Die Harfenjule ist heute fast vergessen, aber in der Kaiserzeit war sie berühmt. Theodor Fontane und Klabund haben über die Straßenmusikantin mit dem Strohhut und der vielfach geflickten Handharfe gedichtet und Heinrich Zille hat sie gezeichnet. Arme Wanderharfenistinnen, die wie Louise Nordmann Volkslieder und Moritaten für ein paar Groschen sangen, gab es im 18. und 19. Jahrhundert viele in Deutschland, aber keine wurde so bekannt wie die in Schöneberg lebende Berliner Harfenjule. Trotz der mechanischen Konkurrenz durch die überall herum ziehenden Leierkastenmänner war die populäre Harfenjule bis kurz vor ihrem Tod am 12. Januar 1911 auf den Hinterhöfen zu hören. „Bei Wind und Wetter“, schüttelt sich Judy Kadar. Sie ist 60, in Ungarn geboren, in New York aufgewachsen ist und lebt seit 1979 als Profimusikerin und Musiklehrerin in der Stadt. Für sie gehört die Harfenjule zu Berlin wie die 34 bis 47 Saiten zum Instrument. Eine Inspiration sei sie.

Nicht nur für sie. Auch Diplom-Harfenist David Rescher, der mit seinem Kompagnon Mike Dobek seit einem guten Jahr in Charlottenburg das einzige Harfenfachgeschäft in ganz Nord- und Ostdeutschland betreibt, hatte als Namensgeberin erstmal die Harfenjule im Sinn. Aber weil die Kunden auch aus Polen und Skandinavien kämen, wurde es dann doch die „Harfengalerie“. 980 bis 38 000 Euro kann man hier für eine Harfe anlegen, ausleihen kostet 25 Euro.

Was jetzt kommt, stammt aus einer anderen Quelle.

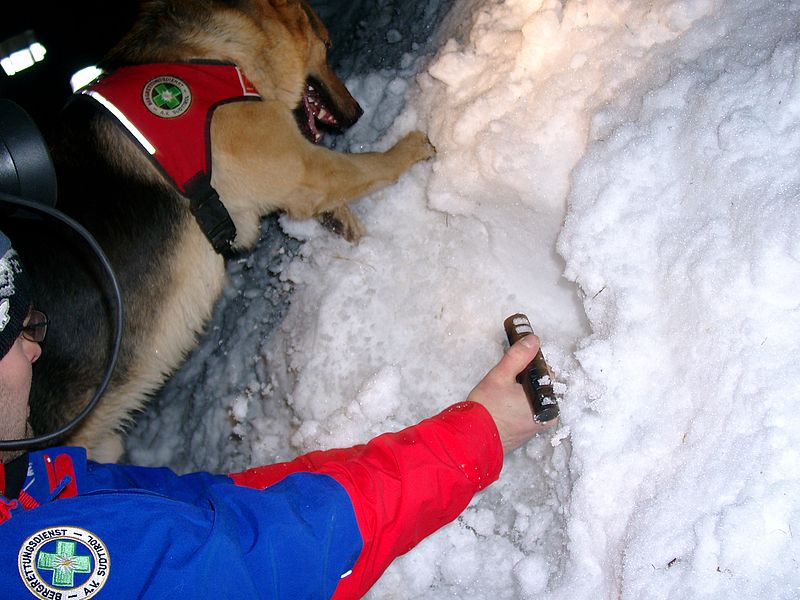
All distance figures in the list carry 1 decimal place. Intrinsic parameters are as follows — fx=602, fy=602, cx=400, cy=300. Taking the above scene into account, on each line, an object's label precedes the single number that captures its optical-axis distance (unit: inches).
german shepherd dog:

So wie die auf Alte Musik spezialisierte Judy Kadar, die an vier Musikschulen unterrichtert, hat David Rescher, der an der Musikhochschule Hanns Eisler einen Lehrauftrag hat, eine neue Begeisterung fürs Harfespielen ausgemacht. „Fast jede städtische Musikschule hat jetzt eine Klasse, da war vor zehn Jahren noch nicht dran zu denken“, sagt er. Das läge nicht nur an irischer Folkmusik auf der keltischen Harfe und der wachsenden Popularität der Harfe in Jazz und Pop, sondern auch an die Filmmusiken von Fantasyfilmen wie „Harry Potter“ und „Herr der Ringe“, die kleine Mädchen und harte Rockmusiker an die Harfen treibt.

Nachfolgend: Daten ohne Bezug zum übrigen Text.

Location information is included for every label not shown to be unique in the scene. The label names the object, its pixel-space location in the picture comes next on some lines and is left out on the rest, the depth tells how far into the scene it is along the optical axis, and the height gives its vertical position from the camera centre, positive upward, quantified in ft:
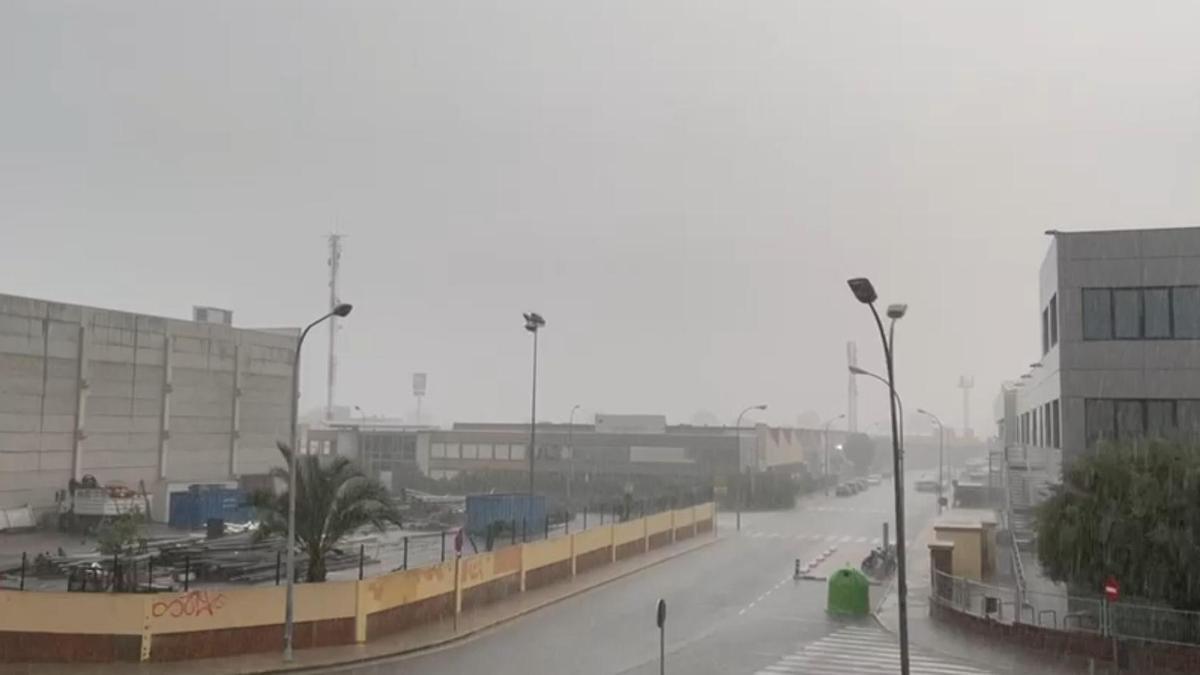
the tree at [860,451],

Obwohl die Mittelalterrocker von In Extremo neulich in der Harfengalerie eine E-Harfe gekauft haben, dominieren nämlich weiter Frauen das schon 4000 vor Christus erwähnte, in Haken- und Pedalharfen unterteilte Zupfinstrument. Warum? David Rescher zuckt die Schultern. Er ist jetzt 38, hat mit 13 zum ersten Mal in die Saiten gegriffen und wollte schon als Grundschüler eine Konzertharfe haben. „Riesig und golden, so wie ich sie mal im Fernsehen sah.“ Es sei einfach ein handwerklich edles, vielseitiges Instrument. „Der Obertonreichtum schafft den ätherischen Klang.“

Von dem ist nichts zu hören, wenn Judy Kadar wie die Harfenjule im Stehen auf einer kleinen Hakenharfe das Bolle-Lied spielt. Klingt eher wie ein Banjo. Die muntere Harfenistin pfeift auf die ganzen romantischen Klischees, die die Harfe prägen wie kein anderes Instrument. Harfe spielen fühle sich einfach gut an, sagt sie, „sinnlich und schön“.

Feierstunde und Gedenkgottesdienst für Louise Nordmann: Mittwoch 14.30 Uhr und 15 Uhr auf dem Luther-Friedhof, Malteserstraße 113 in Lankwitz. Die Harfengalerie liegt in der Gardes-du-Corps-Straße 3, Charlottenburg, Tel. 21 97 11 76.